There are three rescue boats, Boston Whalers. In addition, several people man a small hut floating in the middle of the bay, where they watch for infractions and "men overboard."
"They have a great time out there," explains 80-year-old Harry Beam, a classic salt complete with a navy blue captain's hat and a white handlebar moustache. Harry doesn't compete anymore, but he has participated in the Frostbite races in one way or another since the races started in 1946. "In all these years, there's never been a casualty," he says. "The rescue crew is really great. Believe you me, that water is cold, too. You couldn't last more than 15 minutes in there."

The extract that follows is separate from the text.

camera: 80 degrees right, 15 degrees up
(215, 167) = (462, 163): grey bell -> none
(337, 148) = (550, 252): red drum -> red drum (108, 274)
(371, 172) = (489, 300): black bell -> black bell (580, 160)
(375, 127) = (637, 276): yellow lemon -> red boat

"I don't think you could last that long," says Mrs. Thorber, her unintended dip still a little too fresh in memory. "Actually, you don't even feel the cold you're so busy trying to get out. The worst problem is the weight of all the clothes. They just pull you down."
Dave Curtiss, a Pan American Games gold medal winner, dresses in snowmobile boots, special gripping gloves, yellow slicker pants, and several layers of wool sweaters. "They have similar winter races in other towns," Curtiss says, "but they don't get the turnout we get here."
Trying to explain his reasons for sailing in winter, Thorber says, "I can't stand to be inside. I enjoy the Frostbite because it keeps me outdoors. The competition is fierce -- I think it's better in the winter than the summer. but pretty soon it'll be spring, then summer, and we can sail everyday."
For the moment, however, the white of the sails bends with the white of the snowflakes sailing through the sky.